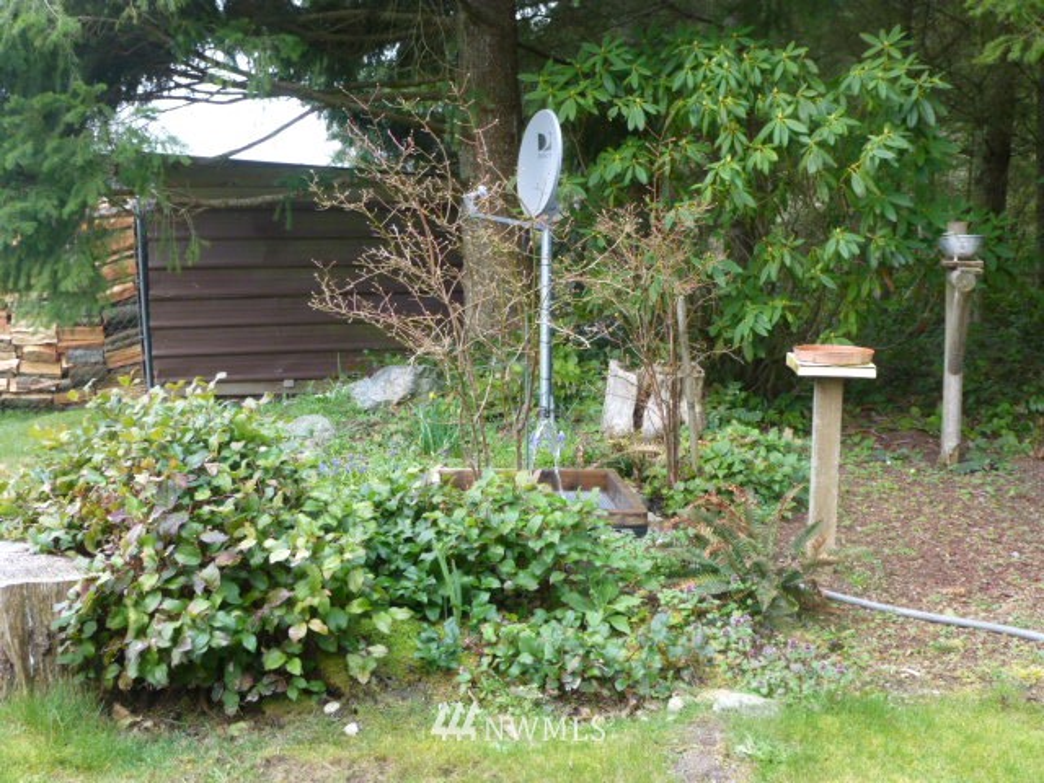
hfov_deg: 45.8
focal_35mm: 41
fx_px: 1237
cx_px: 522
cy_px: 392
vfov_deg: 35.1
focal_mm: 7.4
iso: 250
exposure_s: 1/60
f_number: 3.8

========================================================================

Please set the data above down exactly, with the pictures removed.

- Task response -
hfov_deg: 45.8
focal_35mm: 41
fx_px: 1237
cx_px: 522
cy_px: 392
vfov_deg: 35.1
focal_mm: 7.4
iso: 250
exposure_s: 1/60
f_number: 3.8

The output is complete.